** Data section follows **

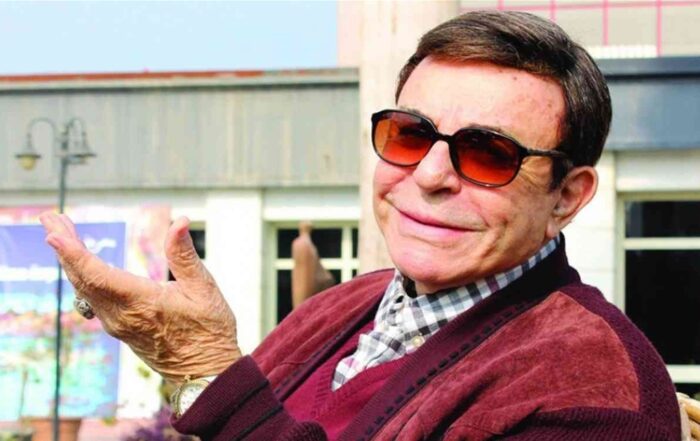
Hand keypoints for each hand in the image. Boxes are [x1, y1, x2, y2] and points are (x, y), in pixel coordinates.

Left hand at [40, 212, 241, 382]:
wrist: (205, 373)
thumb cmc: (209, 331)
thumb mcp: (204, 288)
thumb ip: (184, 255)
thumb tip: (180, 221)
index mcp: (141, 303)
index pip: (97, 275)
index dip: (73, 253)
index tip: (53, 234)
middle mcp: (122, 316)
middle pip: (83, 278)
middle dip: (64, 246)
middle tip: (49, 218)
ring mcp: (117, 324)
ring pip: (84, 288)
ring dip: (70, 259)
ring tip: (60, 232)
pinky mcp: (119, 328)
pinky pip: (91, 298)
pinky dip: (82, 275)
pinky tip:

** End of Data section **

▶ [What to produce]: With the pictures removed, copy the data above word for word.

▶ [Exercise output]:
Hand keypoints for each hand in the image. Boxes are [x1, y1, x2, y2] and points are (x, y), in pixel coordinates.

Left hand at [40, 212, 241, 382]:
wrist: (205, 373)
thumb cmc: (209, 331)
thumb mcp: (204, 288)
thumb ip: (184, 255)
thumb tip: (180, 221)
index mcp: (141, 303)
index pip: (97, 275)
index dip: (73, 253)
index tip: (53, 234)
middle mcp: (122, 316)
middle pip: (83, 278)
middle dip: (64, 246)
middle tip: (49, 218)
ring mcp: (117, 324)
ring pip: (84, 288)
ring dip: (70, 259)
ring tip: (60, 232)
pinky mcp: (119, 328)
pinky pip: (91, 298)
pinky dip: (82, 275)
pinky tip:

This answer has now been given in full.